* Apply what you read *
• 1. In the numeric data overview, which library will be introduced this week for data analysis and management?
• 2. Write out the stretch of the numeric data overview from "Learning Objectives" through "of data science.".

* Document passage *
Numeric Data

Overview

This week we will be introducing the use of the pandas library for data analysis and management through a focus on numeric data and its distribution(s). This marks a major shift from working with concepts (lists, dictionaries, functions, etc.) largely in isolation to encountering all of them together ‘in the wild’ as part of a full data science workflow. So we are moving from the acquisition of concepts to their integration in the same way that we will — over the course of these three sessions — be coming from data acquisition to data integration.

Learning Objectives
  1. An appreciation of how and why this module differs from (QM) CASA0007.
  2. The beginnings of a more integrative understanding of foundational computer science concepts and the practice(s) of data science.
  3. A basic understanding of data acquisition and manipulation in Python.

* Provided data *
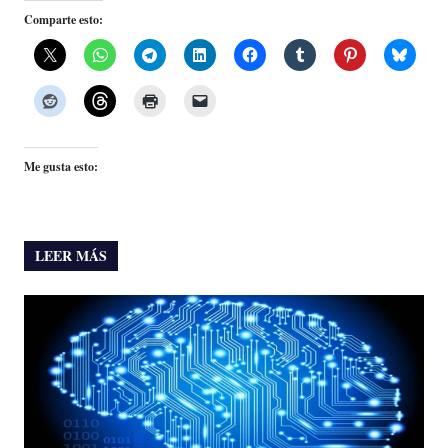
Comparte esto:
Me gusta esto:
LEER MÁS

* Activity answers *
• 1. The pandas library.

• 2.
Learning Objectives
  1. An appreciation of how and why this module differs from (QM) CASA0007.
  2. The beginnings of a more integrative understanding of foundational computer science concepts and the practice(s) of data science.